→ Objetivo del ejercicio: Actualiza el tramo que va desde la línea que contiene "- **API 연동 규격서**" hasta el final de los ítems, cambiando "center" por "left" y sin tocar nada más.

----

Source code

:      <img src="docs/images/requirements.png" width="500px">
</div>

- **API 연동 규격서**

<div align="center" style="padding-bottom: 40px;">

----

→ Tu respuesta:
- **API 연동 규격서**

<div align="left" style="padding-bottom: 40px;">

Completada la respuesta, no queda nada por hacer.